Белинский засмеялся злым, дребезжащим смехом:
— Ну, какой же умник отважился служить по цензуре?
Он соглашался, что чрезвычайно умный, образованный, истинно порядочный человек не наймётся служить по цензуре без самой крайней нужды, однако в тот момент сосредоточенно размышлял исключительно о своей непостижимой беде, и оттого не верилось, не вмещалось, не растолковывалось никаким раскладом
ума, как обыкновенная глупость сумела возвыситься до таких невероятных пределов идиотизма, и опять согласно кивал головой и раздумчиво говорил:— Нет, уж вы поверьте, против меня что-то да есть.
Белинский язвительно хохотнул:
— У этих безмозглых кретинов всегда что-нибудь есть... против таланта, против ума.
Он же растерянно сообщил:
— Дело для меня, между прочим, слишком серьёзно.
Белинский рассмеялся невесело:
— Ещё бы! Гоголь написал-таки нам свою новую вещь, и вот извольте, расейская действительность пустилась шутки шутить!
Он не к месту и сбивчиво изъяснил:
— Мне похмелье от этих интриг да комедий.
Белинский фыркнул:
— Да они с ума сведут кого хочешь! Мне страшно бывает после рукоприкладства цензуры на свои корректуры глядеть!
Он пожаловался стеснительно, пряча глаза:
— Все мои средства, всё существованье моё заключается единственно в этой поэме, а дело склонилось к тому, чтобы последний кусок хлеба вырвать из рук, выработанный, между прочим, семью годами самоотвержения, отчуждения от мира, от всех его выгод. Другого я ничего не могу для существованья моего предпринять.
Белинский пронзительно вскрикивал:
— Ах, негодяи! Ах, подлецы! Ах, скудоумные мокрицы! Нет в мире казни, которая их бы достойна была! Они убивают величайшего гения! Они готовы удавить его петлёй нищеты!
Он посетовал:
— Может быть, они вовсе не знают об этом. Может быть, не успели обдумать моё положение. Не может же быть душа обыкновенного человека до такой степени бесчувственна и черства.
Белинский вознегодовал:
— Как вы можете, Гоголь? Они же не люди!
Он искренно возразил:
— Нет, они люди. Мне сдаётся, что они заблудились, они только ждут вразумляюще-беспощадного слова, которое бы пробудило и очистило их.
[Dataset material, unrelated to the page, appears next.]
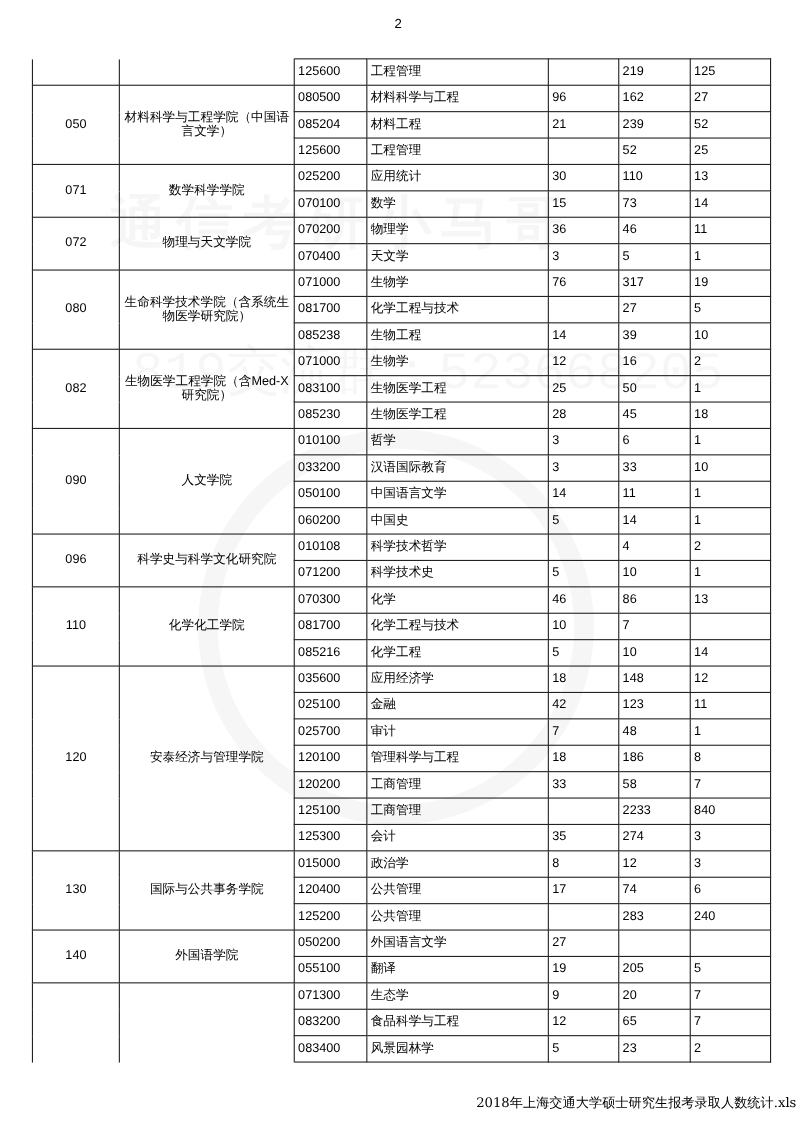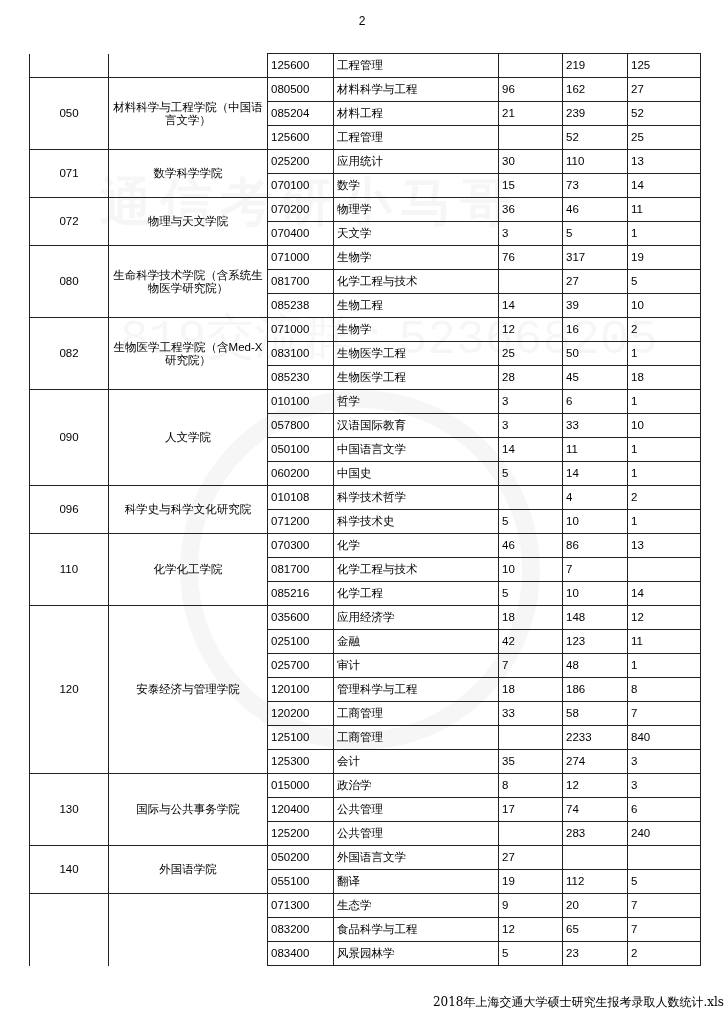"057800" td { text: 057800 -> 033200 }
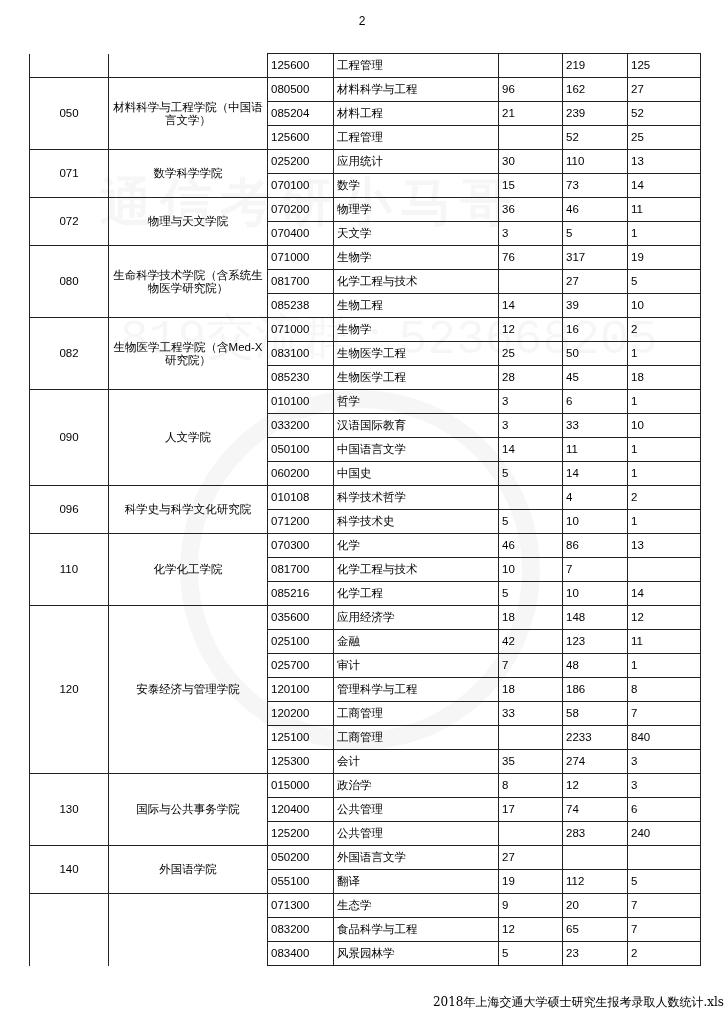"112" td { text: 112 -> 205 }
Но некому, ещё некому сказать это беспощадное слово так, чтобы достало оно, чтобы дошло до самого сердца любого из нас, в каком бы месте, в какой бы должности он ни служил.
Белинский так и набросился на него:
— Мало вы сказали этим олухам слов!
Он смешался:
— Вот поглядим...
Белинский возмутился:
— Ну, чего тут смотреть?
Он подал портфель, сутулясь, отчего-то не глядя в глаза:
— Вот моя рукопись. Вам одному доверяю её. Отвезите её как есть в Петербург, подайте тамошним цензорам. Со всей силой своего убежденья скажите, что противогосударственного в моей поэме не содержится ничего. Убедите пламенем своего красноречия. Будем надеяться, что петербургские поумнее московских и у вас получится то, на что я, многогрешный, оказался здесь не способен. Если и то не поможет, идите прямо к Жуковскому: пусть представит на решение государя.
Приняв портфель, как ребёнка, Белинский ласково, будто даже мечтательно заговорил:
— Вот теперь-то уж я напишу! О, как я теперь напишу!
Тотчас простив ему все излишества страсти, он спросил:
— Напишите, именно вам необходимо об ней написать.
Разомлев от восторга, поблескивая небесно-голубыми глазами, Белинский сладким полушёпотом обещал:
— Прекрасный, великолепный, счастливейший труд для меня!
Он поощрял, уже улыбаясь счастливо:
— Подобные вещи выходят у вас превосходно. Однако же, умоляю вас, не спешите, не промахнитесь, как промахнулись с Грибоедовым.